The best part of the film comes at the very end, when Spielberg drops all the campy strangeness and simply embraces the spirited action set pieces that made Raiders so boyishly exciting. The mine car chase sequence is punchy and thrilling, crisply edited and visceral, and Spielberg follows it with an equally tense and well-realized sequence with Indy trapped in the center of a rope bridge, sword-wielding villains advancing on him from either end of the bridge. Spielberg, whose action scenes always have a keen sense of place and spatial relationships, inserts long shots in which the bridge runs across the whole frame, showing Indy as a dot in the middle with the slowly approaching enemies, purple blots in their long robes, closing in on him.

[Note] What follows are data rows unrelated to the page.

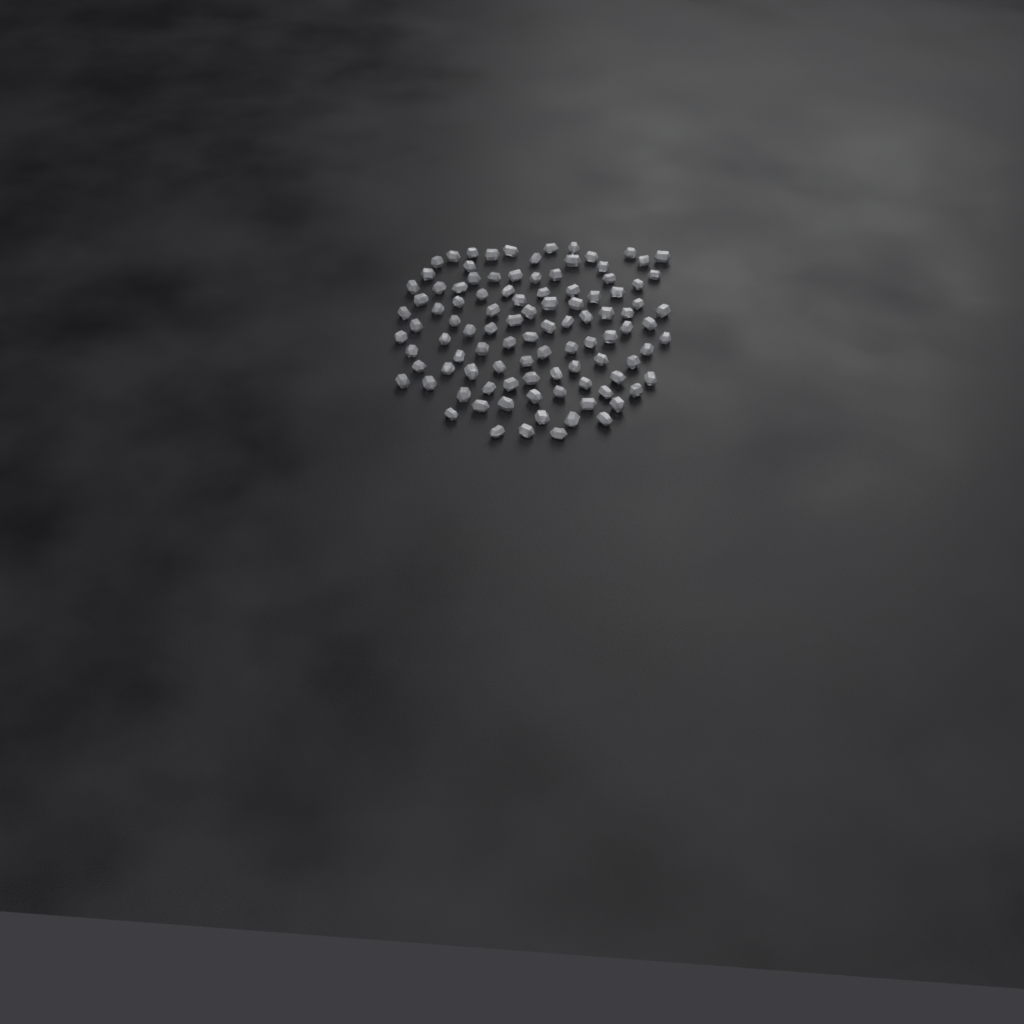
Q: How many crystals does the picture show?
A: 102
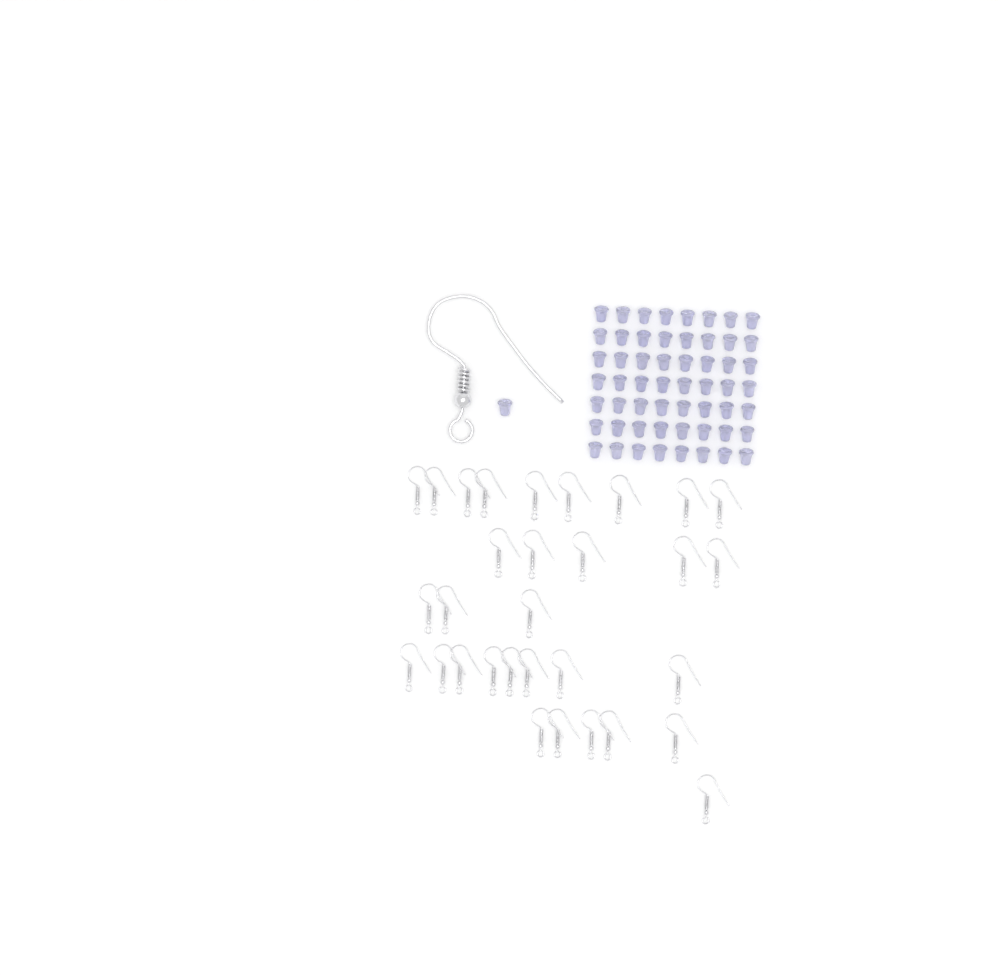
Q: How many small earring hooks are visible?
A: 31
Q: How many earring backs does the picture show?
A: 57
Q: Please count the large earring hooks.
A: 1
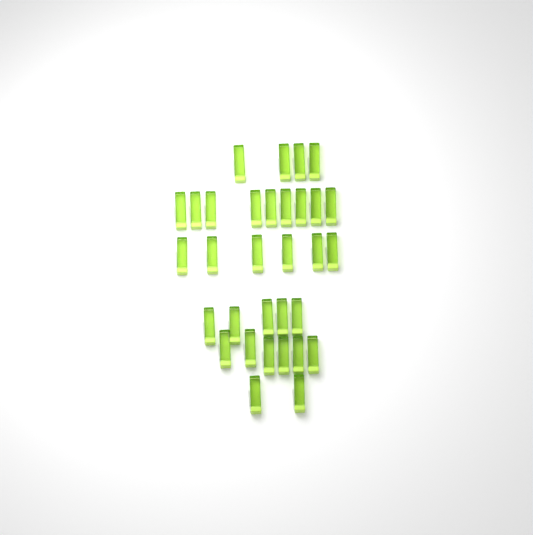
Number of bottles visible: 32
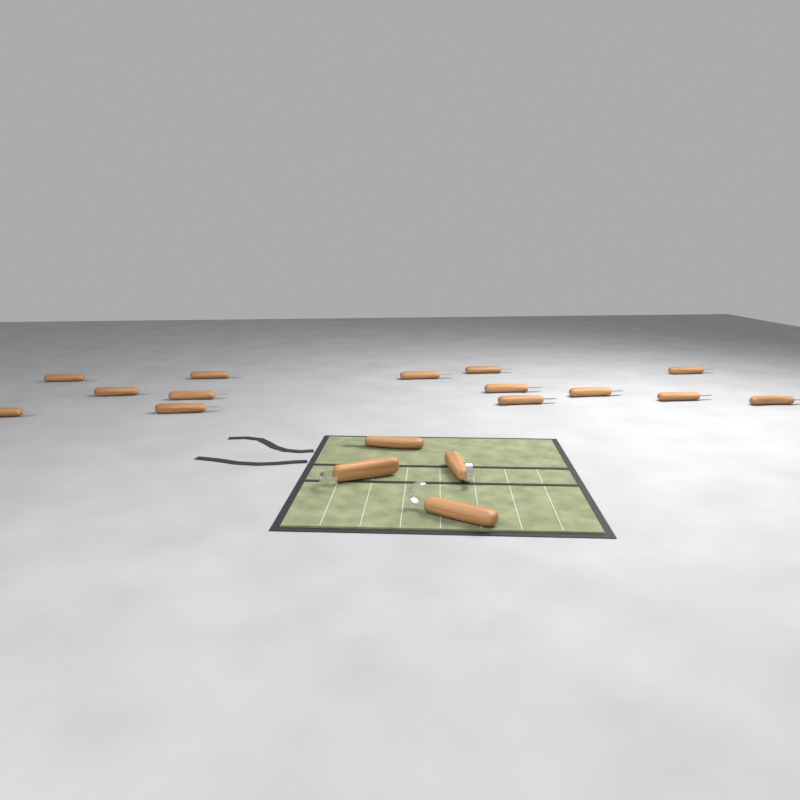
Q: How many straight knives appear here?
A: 15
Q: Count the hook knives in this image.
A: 3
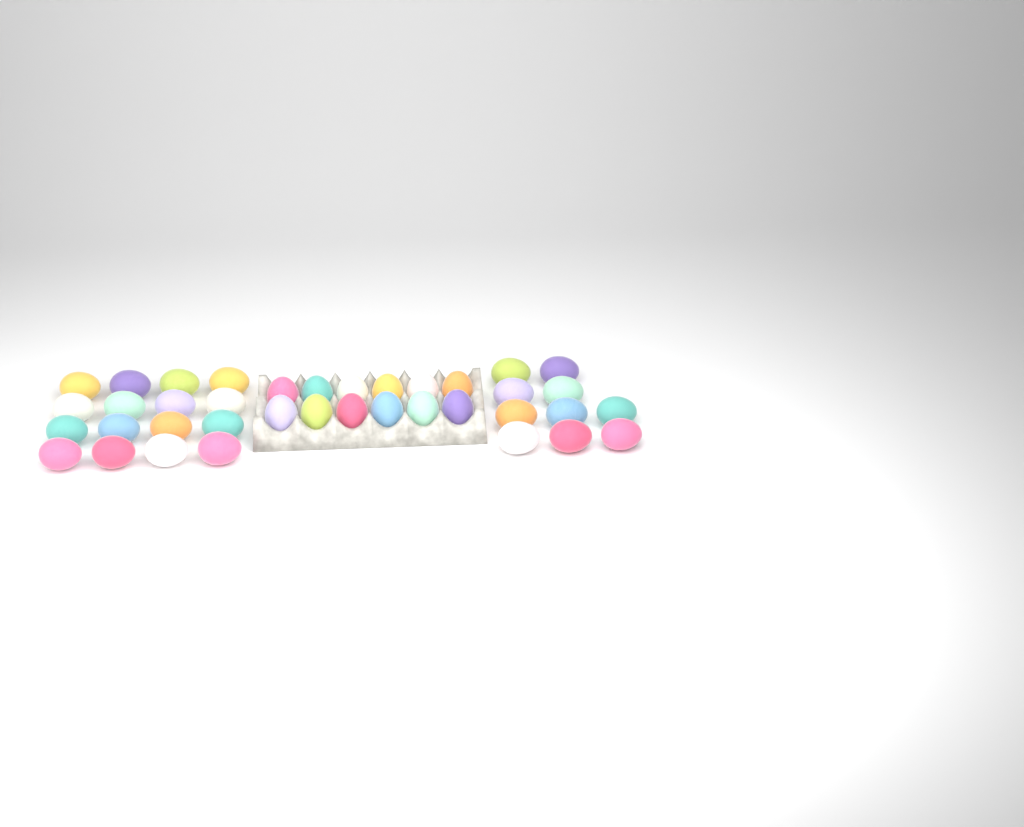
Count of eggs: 38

The action scenes stacked up towards the end of the film have all the tightly wound intensity of the best Spielberg action sequences, and this consistently exciting final act goes some ways towards redeeming the sometimes slack narrative, annoying characters and orientalist oddities of the rest of the film.
Temple of Doom is well-known as the oddball entry in the Indiana Jones series, at least before the fourth film, The Kingdom of the Crystal Skull. It's a deeply strange and flawed film that, to its credit, doesn't simply repeat the very successful formula of its predecessor but tries to do something different within the pulp lineage. It doesn't always work — an understatement, perhaps — but there's still something hypnotizing about the film's embrace of its own knowing excesses. It's a very inconsistent movie, of course, both in terms of quality and tone: sometimes harrowing and horrific, sometimes barreling forward with no-consequences action, and sometimes goofy and cheery, as when Spielberg nods to the elephant hijinks of Howard Hawks' Hatari!, a film that (as Adam Zanzie first tipped me off to) seems to be very important to his career and his approach to cinema. The film's final shot embraces all these contradictions, as Indy grabs Willie for a kiss (after pulling her to him with his signature whip; kinky!) while Short Round urges an elephant to spray them with water and repeatedly squeals, "very funny!" It's cheesy and ridiculous, especially when Spielberg then pulls back to show a crowd of laughing Indian kids running to embrace the couple. Spielberg's dealing with big, bold images and events here, and the film is packed with clichés and absurdities. That it sometimes overcomes its own ridiculousness to deliver a satisfying action set piece or some other fun bit of business is a tribute to Spielberg's keen instincts showing through.